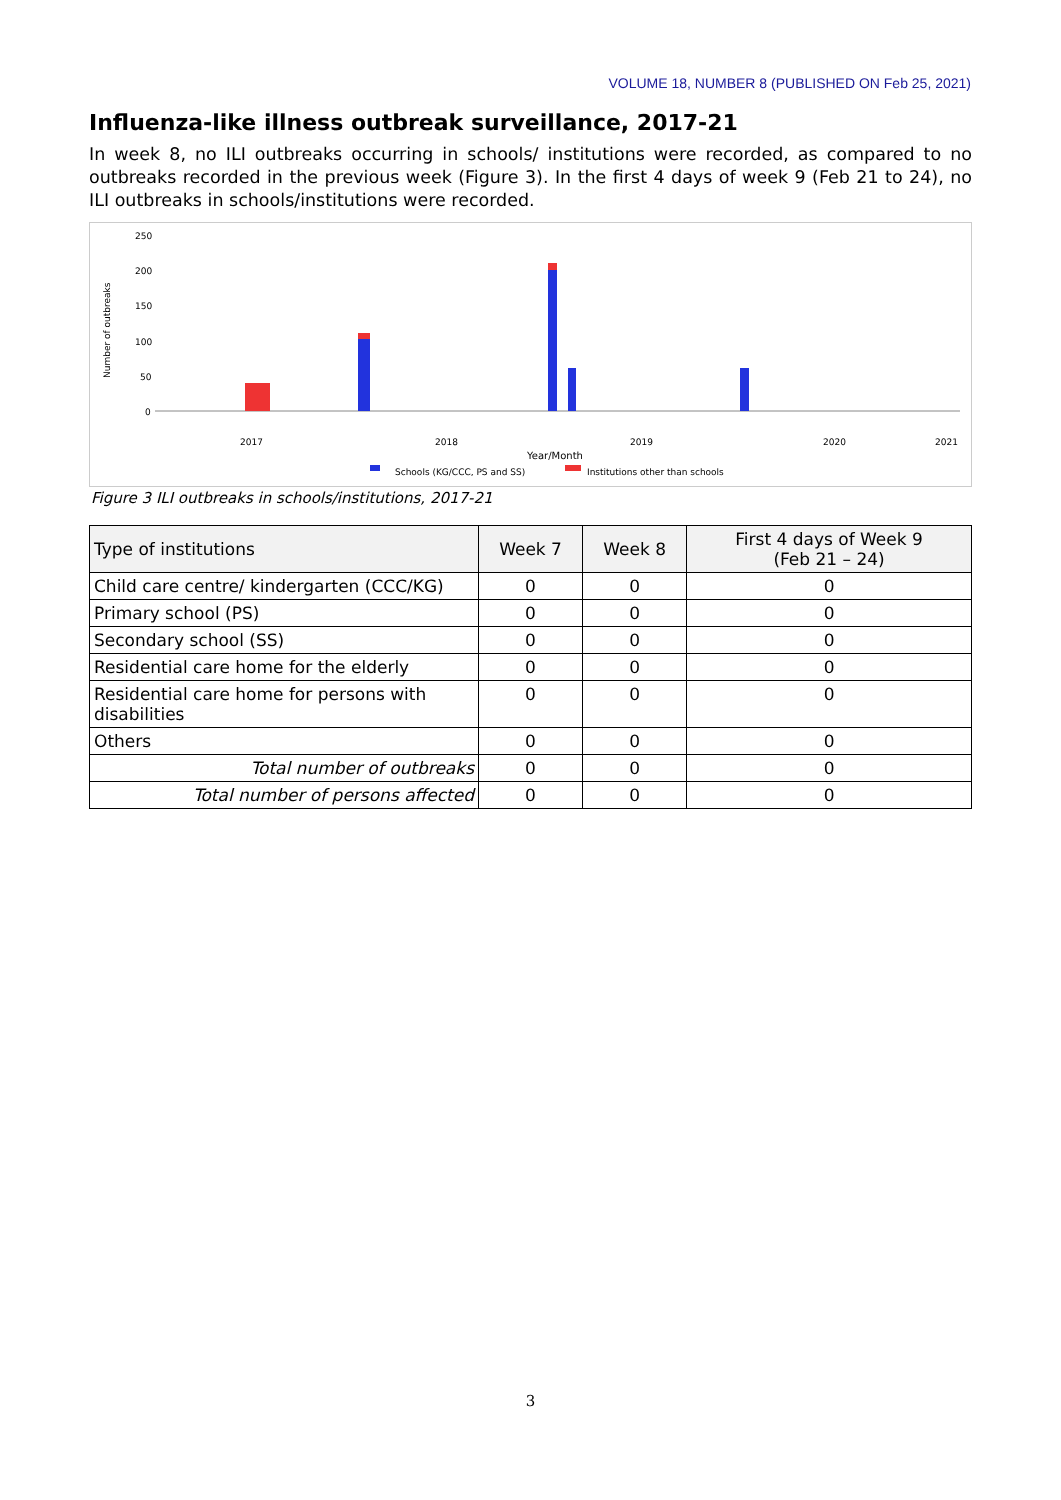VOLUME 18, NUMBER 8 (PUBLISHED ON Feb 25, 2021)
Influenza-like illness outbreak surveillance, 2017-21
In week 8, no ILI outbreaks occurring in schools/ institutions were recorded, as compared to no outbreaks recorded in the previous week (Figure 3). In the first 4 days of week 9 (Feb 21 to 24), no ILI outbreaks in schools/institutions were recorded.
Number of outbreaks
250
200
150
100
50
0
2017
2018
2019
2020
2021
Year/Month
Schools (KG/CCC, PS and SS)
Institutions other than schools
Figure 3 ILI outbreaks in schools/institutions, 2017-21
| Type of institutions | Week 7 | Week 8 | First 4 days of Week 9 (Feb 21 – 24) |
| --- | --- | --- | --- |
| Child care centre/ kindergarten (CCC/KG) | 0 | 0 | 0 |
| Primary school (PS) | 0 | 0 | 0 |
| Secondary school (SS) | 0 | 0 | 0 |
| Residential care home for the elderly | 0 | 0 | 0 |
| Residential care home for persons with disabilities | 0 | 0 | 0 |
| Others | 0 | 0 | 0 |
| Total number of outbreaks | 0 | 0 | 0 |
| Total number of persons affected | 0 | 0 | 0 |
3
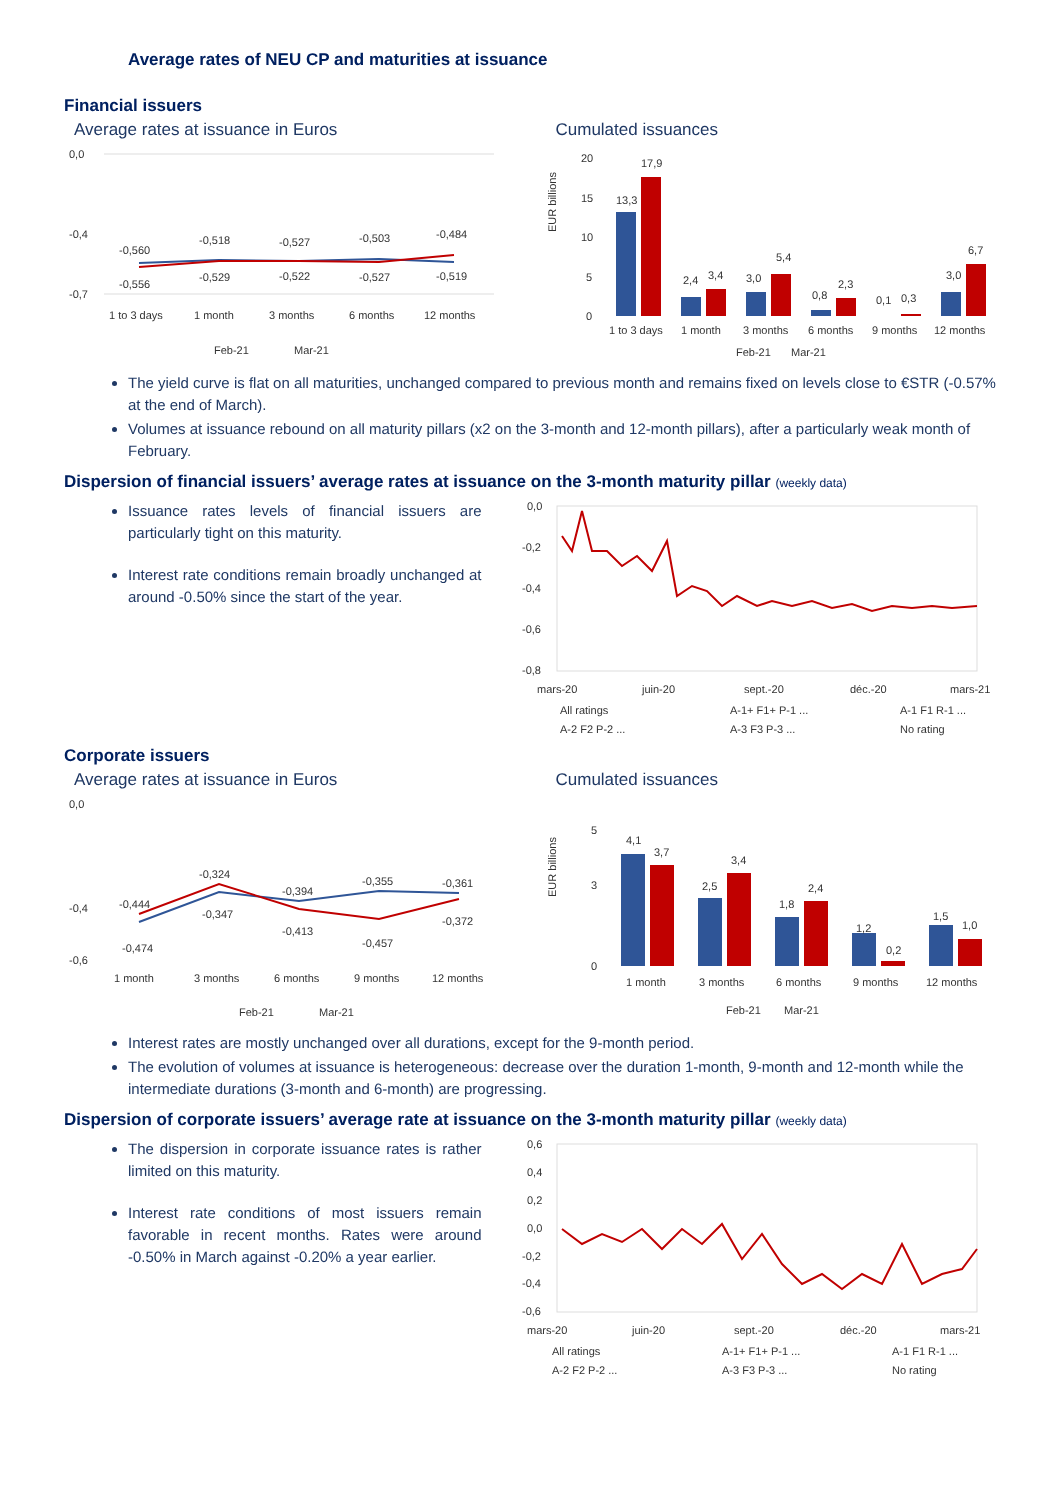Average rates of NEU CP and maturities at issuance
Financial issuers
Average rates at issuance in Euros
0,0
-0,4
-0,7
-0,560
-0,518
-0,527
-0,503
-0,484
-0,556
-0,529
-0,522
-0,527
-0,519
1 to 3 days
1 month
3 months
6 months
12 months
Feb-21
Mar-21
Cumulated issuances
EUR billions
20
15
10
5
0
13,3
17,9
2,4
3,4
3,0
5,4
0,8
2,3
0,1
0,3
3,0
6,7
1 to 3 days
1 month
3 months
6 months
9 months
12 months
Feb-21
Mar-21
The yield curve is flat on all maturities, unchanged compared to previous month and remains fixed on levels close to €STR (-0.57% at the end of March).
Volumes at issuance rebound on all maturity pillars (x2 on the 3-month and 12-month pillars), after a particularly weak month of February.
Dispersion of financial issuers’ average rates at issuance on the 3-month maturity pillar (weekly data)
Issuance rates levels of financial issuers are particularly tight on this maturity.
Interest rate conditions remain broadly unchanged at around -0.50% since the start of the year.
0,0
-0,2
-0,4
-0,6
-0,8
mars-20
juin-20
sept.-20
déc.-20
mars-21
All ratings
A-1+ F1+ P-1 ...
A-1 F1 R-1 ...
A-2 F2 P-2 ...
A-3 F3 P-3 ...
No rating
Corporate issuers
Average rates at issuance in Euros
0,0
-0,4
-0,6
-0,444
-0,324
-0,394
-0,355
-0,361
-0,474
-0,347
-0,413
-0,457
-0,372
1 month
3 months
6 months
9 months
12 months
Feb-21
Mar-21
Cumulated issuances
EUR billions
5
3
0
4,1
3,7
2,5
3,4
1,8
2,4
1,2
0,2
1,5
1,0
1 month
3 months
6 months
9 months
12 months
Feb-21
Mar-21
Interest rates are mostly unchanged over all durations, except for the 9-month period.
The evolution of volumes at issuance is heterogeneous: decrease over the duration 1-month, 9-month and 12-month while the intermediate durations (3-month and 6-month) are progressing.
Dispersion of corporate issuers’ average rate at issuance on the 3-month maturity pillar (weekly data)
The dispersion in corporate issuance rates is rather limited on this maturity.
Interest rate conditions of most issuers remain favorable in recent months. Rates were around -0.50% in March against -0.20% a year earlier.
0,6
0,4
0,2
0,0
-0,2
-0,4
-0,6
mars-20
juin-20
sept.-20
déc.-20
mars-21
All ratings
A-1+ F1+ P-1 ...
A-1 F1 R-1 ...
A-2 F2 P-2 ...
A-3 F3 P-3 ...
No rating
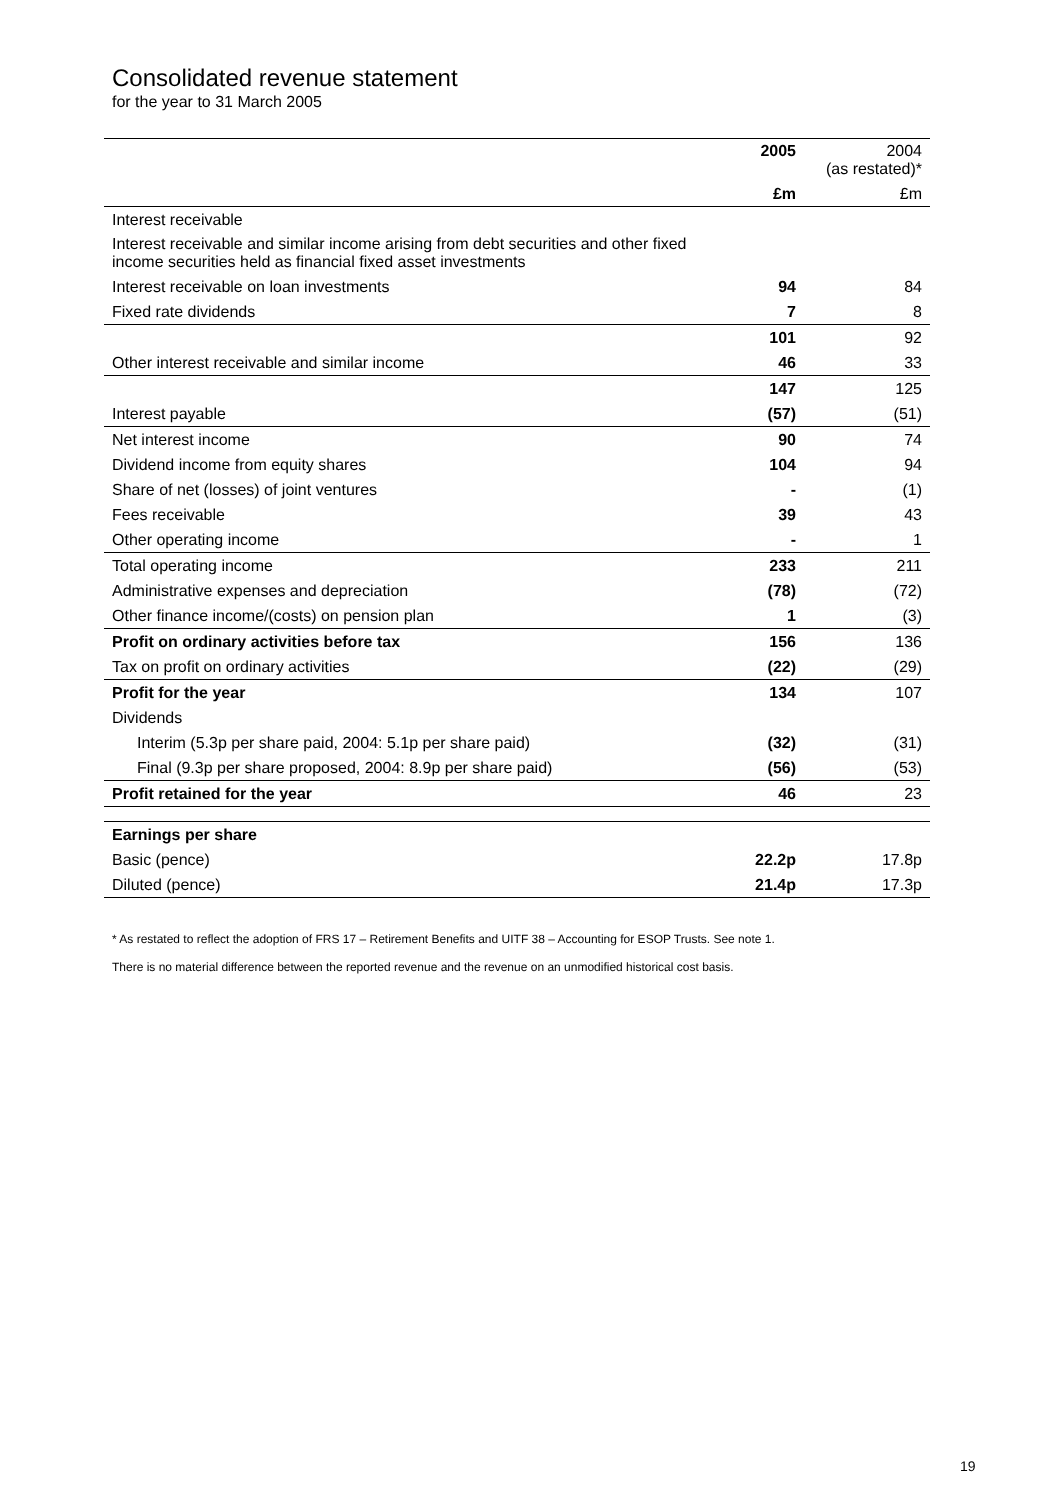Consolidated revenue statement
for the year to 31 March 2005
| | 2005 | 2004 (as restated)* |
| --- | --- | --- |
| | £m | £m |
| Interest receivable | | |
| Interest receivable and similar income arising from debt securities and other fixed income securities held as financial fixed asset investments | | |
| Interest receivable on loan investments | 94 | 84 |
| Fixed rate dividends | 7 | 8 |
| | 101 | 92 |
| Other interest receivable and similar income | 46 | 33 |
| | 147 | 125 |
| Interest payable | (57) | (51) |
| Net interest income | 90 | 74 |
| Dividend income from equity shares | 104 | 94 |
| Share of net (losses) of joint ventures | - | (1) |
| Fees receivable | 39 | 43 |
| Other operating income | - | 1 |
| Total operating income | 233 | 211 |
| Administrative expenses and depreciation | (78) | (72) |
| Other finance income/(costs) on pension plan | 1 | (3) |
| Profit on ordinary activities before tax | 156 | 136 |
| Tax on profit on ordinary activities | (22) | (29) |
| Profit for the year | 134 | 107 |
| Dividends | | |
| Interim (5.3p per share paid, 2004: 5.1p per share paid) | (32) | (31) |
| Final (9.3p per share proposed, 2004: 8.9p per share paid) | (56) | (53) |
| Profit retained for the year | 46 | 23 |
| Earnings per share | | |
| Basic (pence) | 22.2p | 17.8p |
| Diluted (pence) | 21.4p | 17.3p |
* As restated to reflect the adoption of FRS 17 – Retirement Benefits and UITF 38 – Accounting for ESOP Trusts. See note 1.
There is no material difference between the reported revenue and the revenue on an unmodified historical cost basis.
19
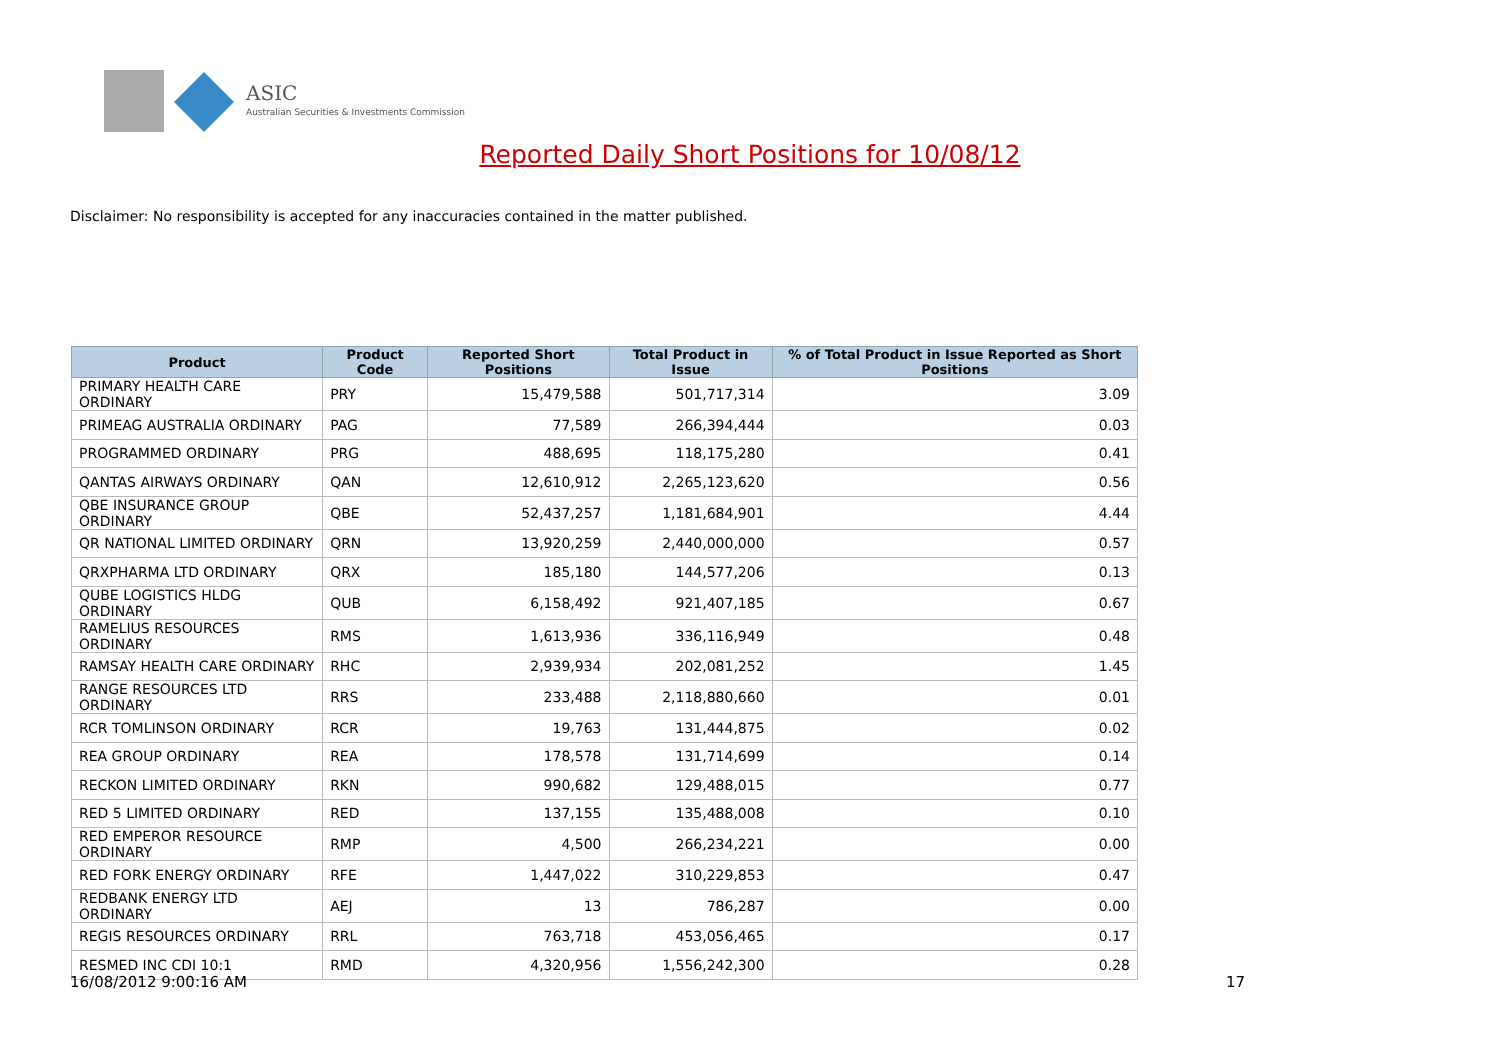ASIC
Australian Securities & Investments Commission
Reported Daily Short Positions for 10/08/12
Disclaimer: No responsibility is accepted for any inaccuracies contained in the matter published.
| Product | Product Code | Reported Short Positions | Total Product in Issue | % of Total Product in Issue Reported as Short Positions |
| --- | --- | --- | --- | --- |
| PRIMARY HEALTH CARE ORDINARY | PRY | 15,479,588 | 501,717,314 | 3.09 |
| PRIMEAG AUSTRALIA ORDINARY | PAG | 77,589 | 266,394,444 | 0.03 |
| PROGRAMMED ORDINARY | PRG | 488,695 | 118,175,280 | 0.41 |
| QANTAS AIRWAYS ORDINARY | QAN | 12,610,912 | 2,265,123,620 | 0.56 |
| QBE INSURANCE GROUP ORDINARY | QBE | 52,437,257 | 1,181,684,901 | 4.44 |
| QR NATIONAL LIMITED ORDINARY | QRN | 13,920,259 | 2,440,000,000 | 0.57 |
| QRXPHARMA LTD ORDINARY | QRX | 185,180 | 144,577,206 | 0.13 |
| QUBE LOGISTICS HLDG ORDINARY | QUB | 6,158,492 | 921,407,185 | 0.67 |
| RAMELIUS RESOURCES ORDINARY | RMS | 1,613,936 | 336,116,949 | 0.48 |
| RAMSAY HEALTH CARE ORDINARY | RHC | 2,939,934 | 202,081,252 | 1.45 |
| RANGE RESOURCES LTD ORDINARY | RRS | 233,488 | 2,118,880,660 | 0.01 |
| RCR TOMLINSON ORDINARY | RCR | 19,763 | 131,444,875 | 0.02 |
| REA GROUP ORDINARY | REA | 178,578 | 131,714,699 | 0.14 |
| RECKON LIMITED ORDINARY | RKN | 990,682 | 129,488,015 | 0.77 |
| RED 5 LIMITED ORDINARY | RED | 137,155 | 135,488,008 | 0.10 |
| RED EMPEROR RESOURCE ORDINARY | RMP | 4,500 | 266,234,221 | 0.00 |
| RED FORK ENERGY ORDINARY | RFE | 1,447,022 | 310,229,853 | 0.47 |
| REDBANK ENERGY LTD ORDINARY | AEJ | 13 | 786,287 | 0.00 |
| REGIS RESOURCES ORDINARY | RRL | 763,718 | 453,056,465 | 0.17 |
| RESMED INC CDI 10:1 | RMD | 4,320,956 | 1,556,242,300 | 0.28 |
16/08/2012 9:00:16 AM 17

==================================================

Problem to work on: For this exercise, copy each line of the data above exactly, from the first through the line containing "Figure 3 ILI", and drop the pictures.

Written response:
VOLUME 18, NUMBER 8 (PUBLISHED ON Feb 25, 2021)
Influenza-like illness outbreak surveillance, 2017-21
In week 8, no ILI outbreaks occurring in schools/ institutions were recorded, as compared to no outbreaks recorded in the previous week (Figure 3). In the first 4 days of week 9 (Feb 21 to 24), no ILI outbreaks in schools/institutions were recorded.
Number of outbreaks
250
200
150
100
50
0
2017
2018
2019
2020
2021
Year/Month
Schools (KG/CCC, PS and SS)
Institutions other than schools
Figure 3 ILI outbreaks in schools/institutions, 2017-21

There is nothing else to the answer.